In my current role for a 5-year longitudinal project, I manage a diverse range of data, including protected health information, clinical interview notes, cognitive assessment data, physiological, neuroimaging (MRI, EEG, PET), and biological assay data (DNA, drug screen). The data is stored in varying formats, structures, and systems, requiring me to ensure seamless integration and efficient management across multiple databases and servers (PostgreSQL, XNAT, LabKey, REDCap, Microsoft Access, Tableau Server, SciNet HPC).
In addition, I extract valuable insights from collected data by utilizing various data science libraries.
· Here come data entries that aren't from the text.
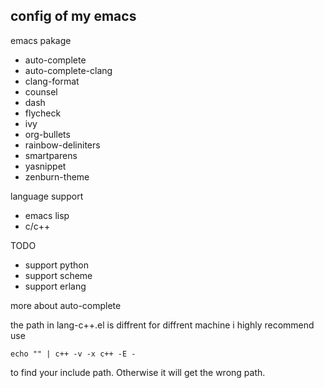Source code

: ** config of my emacs
**** emacs pakage
     + auto-complete
     + auto-complete-clang
     + clang-format
     + counsel
     + dash
     + flycheck
     + ivy
     + org-bullets
     + rainbow-deliniters
     + smartparens
     + yasnippet
     + zenburn-theme
**** language support
     + emacs lisp
     + c/c++
**** TODO
      + support python
      + support scheme
      + support erlang
**** more about auto-complete 
     the path in lang-c++.el is diffrent for diffrent machine
     i highly recommend use
     #+BEGIN_SRC 
     echo "" | c++ -v -x c++ -E -
     #+END_SRC
     to find your include path. Otherwise it will get the wrong path.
For instance, I clean, transform and condense large amounts of clinical assessment data from thousands of questions into concise and meaningful summaries, making it easier for clinicians to understand their clients' functioning. Also, I analyze recruitment data to determine the effectiveness of recruitment strategies and make predictions of future sample size.
To effectively convey my findings and messages to stakeholders, I visualize data using interactive dashboards and write at professional, technical level. For example, I design Tableau dashboards, R Shiny App and create HTML reports with Plotly graphs using R Markdown.